Diana

Even though it’s not the original statue that once topped Madison Square Garden, this Diana featured in the Met is still so stunning. She’s a smoldering gold color, sunnily bright but darker at the seams of her body than anywhere else. Her dark golden hair is loosely pulled back in a bun that’s expertly placed on the back top of her head, right where you’d think an up-do should be. She looks like someone’s vision of perfection, a tall golden goddess whose femininity gives her grace and a perfect body, but she can still shoot an arrow with a professional’s form. But even after all of this, it’s her posture that grabs me. Her right leg is arabesqued behind her with her little golden nugget toes slightly gaping, and her left foot is lifted so that all her weight is perfectly balanced on the ball of that foot. It just looks effortless. Like she and the bow and arrow she’s aiming weigh nothing and are just being carried along by the wind. She belongs on the top of a building.

Manipulation, Tony Craig, 2008


Tony Craig

Manipulation, 2008
Bronze
A black mass, like an upturned hand, it has all sorts of whimsical appendages serving as its fingers. And every inch of this creature is covered in letters, numbers, symbols, and designs, that rise up out of it’s black, almost moist looking surface. From where I sit I can see English, Greek, and possibly Arabic. And resemblances of a flipper, claw, leg, tentacle, and more wrap around one another as if they were protecting something that lay in it’s center.
It seems as if it’s supposed to be some sort of multicultural, multilingual, multi-everything monster– what would happen if every creature, language, and idea were forced into one, self-destructive being.

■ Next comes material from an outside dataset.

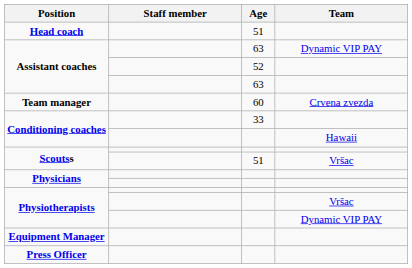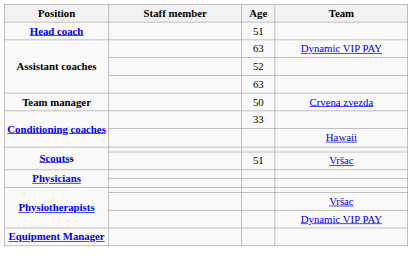Team manager | Age: 60 -> 50
- row: Press Officer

L’amour embrassant L’Amitié, Pigalle


Jean Baptiste Pigalle
L’amour embrassant L’Amitié
(according to GoogleTranslate: “Love kissing Friendship”)

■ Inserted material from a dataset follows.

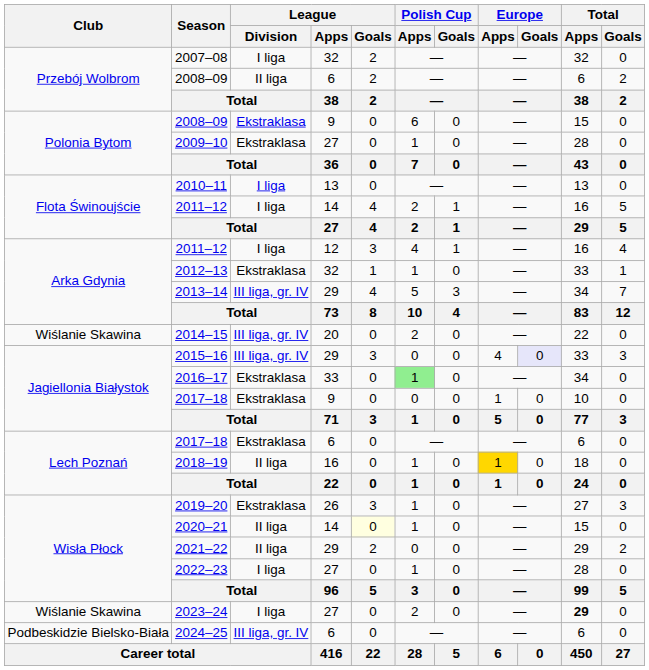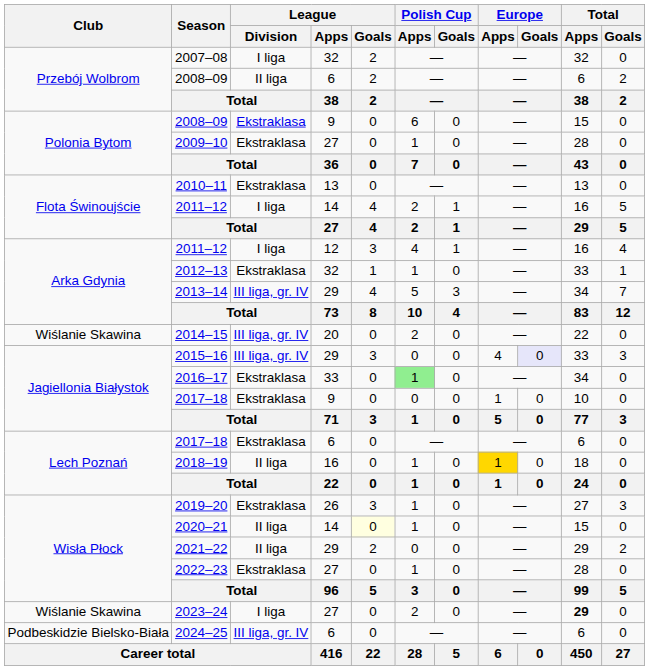2010–11 | League / Division: I liga -> Ekstraklasa
2022–23 | League / Division: I liga -> Ekstraklasa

Covered in a layer of age, a young mother embraces her angel child with a soft, careful expression on her face. Her loose dress spills around her and her delicate life-like hands hold the winged baby who stands to her left- up on a log so he can get even closer to her. She’s sitting on the remains of a tree and a wreath of flowers, logs, and rocks rest at their feet. The baby wears nothing but his wings, his right arm wrapped around his mother’s shoulder, looking up at her with a face filled with love as she stares back at him– the pair forever locked in a staring contest that reveals every dynamic of their relationship instantly.

Man standing, Ming Dynasty

Ming Dynasty, 16th century AD. British Museum.

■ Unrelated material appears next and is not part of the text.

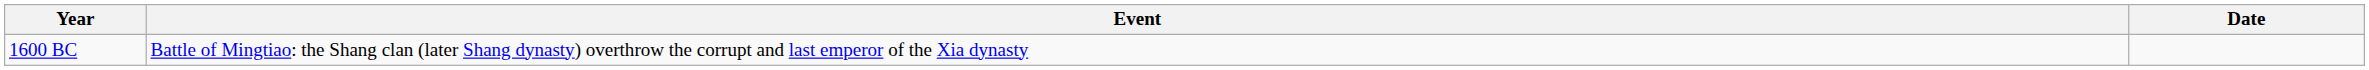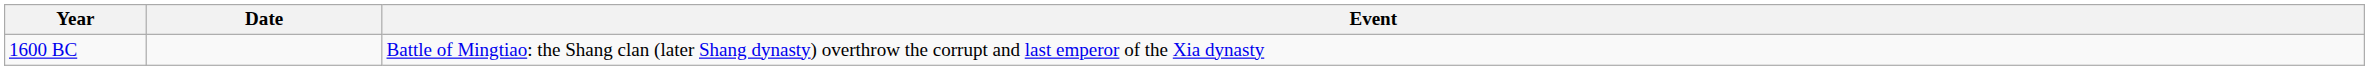columns swapped: Date <-> Event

He obviously takes himself a bit too seriously. Standingabout four feet high and made of colored and polished stone is the figure of an Asian higher-up from the 16th century, most likely a religious figure. With greenish turquoise skin and a combed through beard that melts into his chest, his expression says something like, “Really? You’re going to wear that?”– both critical and repulsed. In his left arm he hugs a bundle of scrolls close to his body and his right hand is positioned in front of him delicately. His middle finger is missing, not that he would ever need it. His floor length deep purple robe is belted with the same color as both his beard and the wrap bundled over his scrolls– a light muddy color that might be found on the side of the road after it rains. A white color protrudes around his neck and the same color white sleeve comes out with his right hand from his long draping robe. The sleeves of his robe hang past where his knees would be, almost to the ground. And his widened, critical eyes are black and stare straight at you if you stand in the just the right place, nostrils flared. Tassels hang from the top three scrolls in the bundle and his left foot peaks out beneath his robe. But his cap is most important, a darker purple than his robe, and with a mini headboard at the back of it. Like one you might find in a tacky hotel suite with a queen-sized bed.